Cannes 13 juillet

C’est la deuxième fois que Wes Anderson, cinéaste américain de 52 ans, revient à Cannes après Moonrise Kingdom en 2013. Égal à lui-même avec son style visuel très distinctif il présente un film particulièrement réjouissant. The French Dispatch (la dépêche française) est le nom du supplément français du journal imaginaire Liberty Kansas Evening Sun, basé dans un village français, Ennui-sur-Blasé (le ton est donné). Son directeur (Bill Muray) vient de mourir. Nous sommes en 1975. Pour sa nécrologie les journalistes vont écrire des articles qui formeront la trame d’un film à sketch. Il se présente sous la forme d’un chemin de fer, expression connue dans l’édition pour indiquer le déroulé des pages qu’on affiche et qui ponctuent chaque étape du film. Un article sur les bas-fond d’Ennui-sur-Blasé, un autre sur un artiste psychotique (Benicio Del Toro) qui purge une peine lourde de prison, qui connaît le succès et des moments de sensualité avec la gardienne de sa prison-asile (Léa Sedoux), le récit du soulèvement d’étudiants par une journaliste (Frances McDormand) qui profite de l’occasion pour initier un des insurgés (Timothée Chalamet) aux choses de l’amour, un reportage sur le portrait d’un chef inventeur de la cuisine policière, le lieutenant Nescafier, qui dérive vers l’enlèvement du fils du chef de la police (Mathieu Amalric). C’est un film né d’une imagination débridée, inventif, drôle, ironique, onirique, tellement rapide qu’on n’arrive pas parfois à suivre. Avec un casting américano-français à faire pâlir tout réalisateur ; car en plus des artistes cités on retrouve Owen Wilson, Tilda Swinton, Damien Bonnard, Lyna Khoudri, certains pour une seule réplique ! Des plans sous forme de cadres, une mise en scène précise qui passe du noir et blanc à la couleur vive, au burlesque, au romanesque, à l’animation, un vrai bonheur. C’est un hommage bâti à la gloire d’une certaine idée du journalisme et – surtout – du cinéma notamment français car on y décèle l’influence de Tati, Godard ou Clouzot. Un film agréable et drôle.

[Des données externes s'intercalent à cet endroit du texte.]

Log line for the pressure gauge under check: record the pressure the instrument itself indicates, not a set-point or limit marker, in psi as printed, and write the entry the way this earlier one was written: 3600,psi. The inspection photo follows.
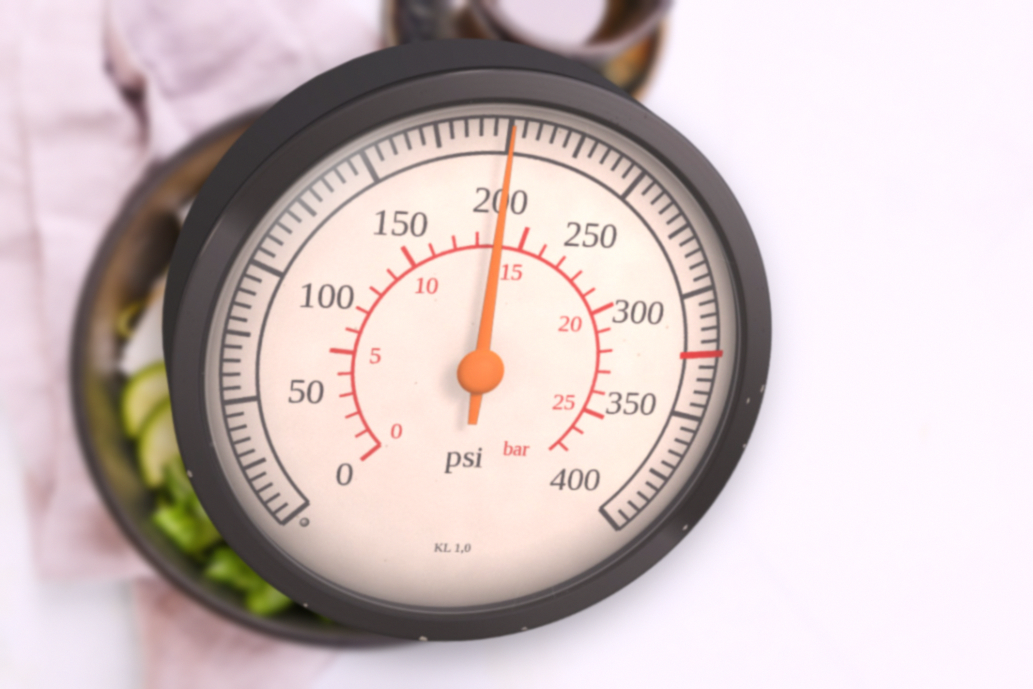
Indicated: 200,psi
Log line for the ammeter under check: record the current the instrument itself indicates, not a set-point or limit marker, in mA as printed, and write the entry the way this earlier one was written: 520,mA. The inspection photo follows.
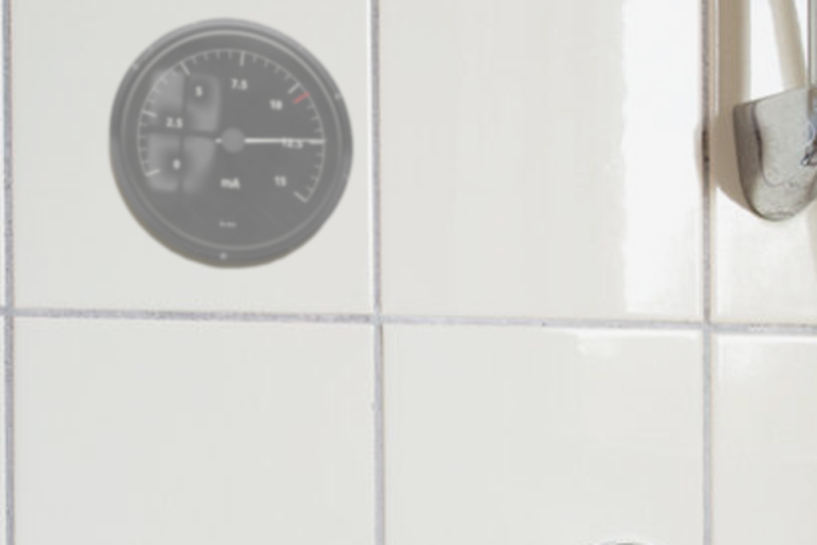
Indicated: 12.5,mA
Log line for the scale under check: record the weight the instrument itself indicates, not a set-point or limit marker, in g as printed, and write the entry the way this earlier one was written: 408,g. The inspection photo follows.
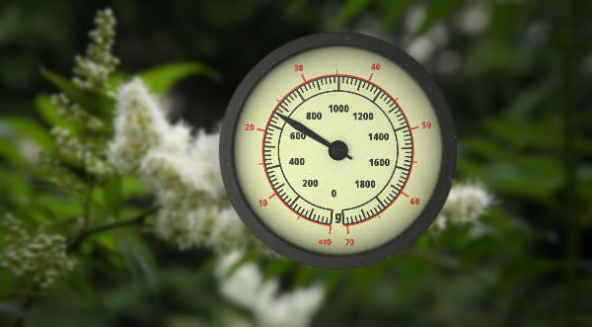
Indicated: 660,g
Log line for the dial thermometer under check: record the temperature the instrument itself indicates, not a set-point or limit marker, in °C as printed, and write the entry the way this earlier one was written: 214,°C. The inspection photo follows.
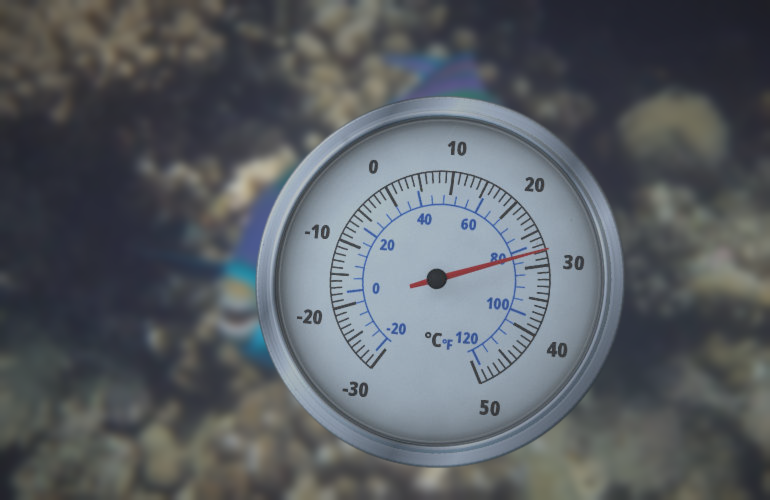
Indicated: 28,°C
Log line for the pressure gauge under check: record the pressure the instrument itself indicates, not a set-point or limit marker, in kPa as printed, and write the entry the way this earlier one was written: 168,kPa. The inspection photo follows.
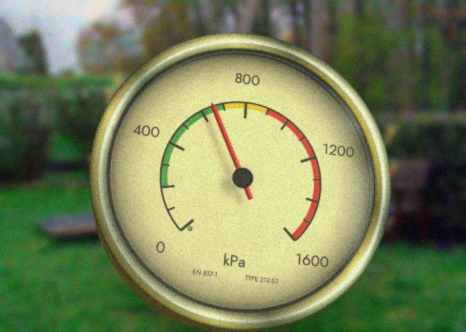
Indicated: 650,kPa
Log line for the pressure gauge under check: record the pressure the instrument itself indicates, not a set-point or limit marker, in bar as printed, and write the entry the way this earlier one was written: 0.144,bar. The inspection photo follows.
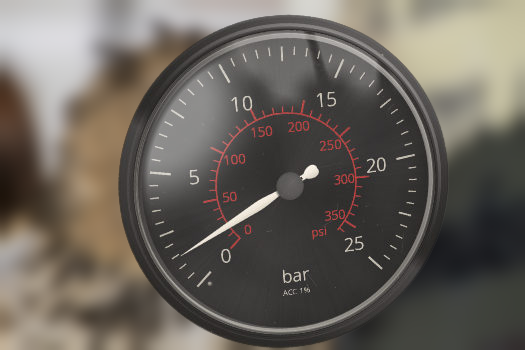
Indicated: 1.5,bar
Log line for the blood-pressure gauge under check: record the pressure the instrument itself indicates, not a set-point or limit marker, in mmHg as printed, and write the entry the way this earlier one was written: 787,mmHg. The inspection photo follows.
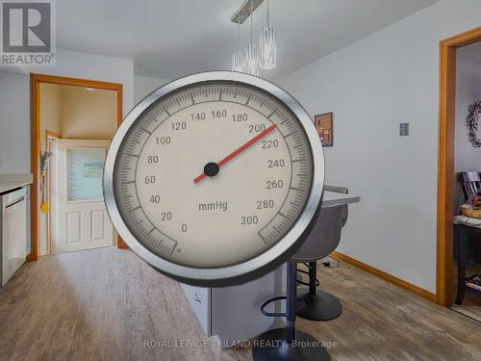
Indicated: 210,mmHg
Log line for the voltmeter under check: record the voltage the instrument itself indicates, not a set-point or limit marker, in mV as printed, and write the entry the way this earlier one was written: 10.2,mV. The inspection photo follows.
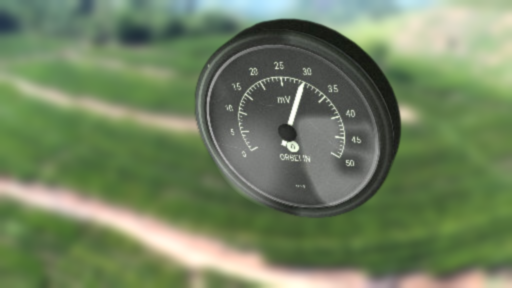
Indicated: 30,mV
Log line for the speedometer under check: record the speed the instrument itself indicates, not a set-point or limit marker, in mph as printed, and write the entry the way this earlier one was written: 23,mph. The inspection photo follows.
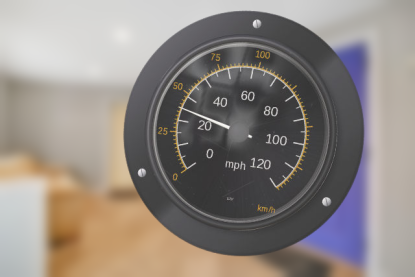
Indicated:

Kirill Serebrennikov, cinéaste russe de 51 ans, est toujours condamné à résidence en Russie, récemment condamné à 3 ans de prison avec sursis pour une sombre affaire de détournements de fonds. Il a obtenu le prix François Chalais à Cannes 2006 et son film Leto a été sélectionné en 2018. Son film Petrov’s Flu est l’adaptation du roman d’Alexeï Sanikov sorti en 2016. Affaibli par une forte fièvre, Petrov est entraîné par son ami Igor dans une longue déambulation alcoolisée, à la lisière entre le rêve et la réalité. Progressivement, les souvenirs d’enfance de Petrov ressurgissent et se confondent avec le présent. Un univers sombre, très sombre, violent avec beaucoup de beuverie, dont on n’arrive pas toujours à comprendre le fil. Est-ce le délire fiévreux de Petrov ? Où est le rêve, où est la réalité, ce qui donne un film abscons et brumeux. Certes de très belles images et un beau travail sur la couleur ; mais ce film décadent et nihiliste déçoit pour ceux qui ont aimé Leto.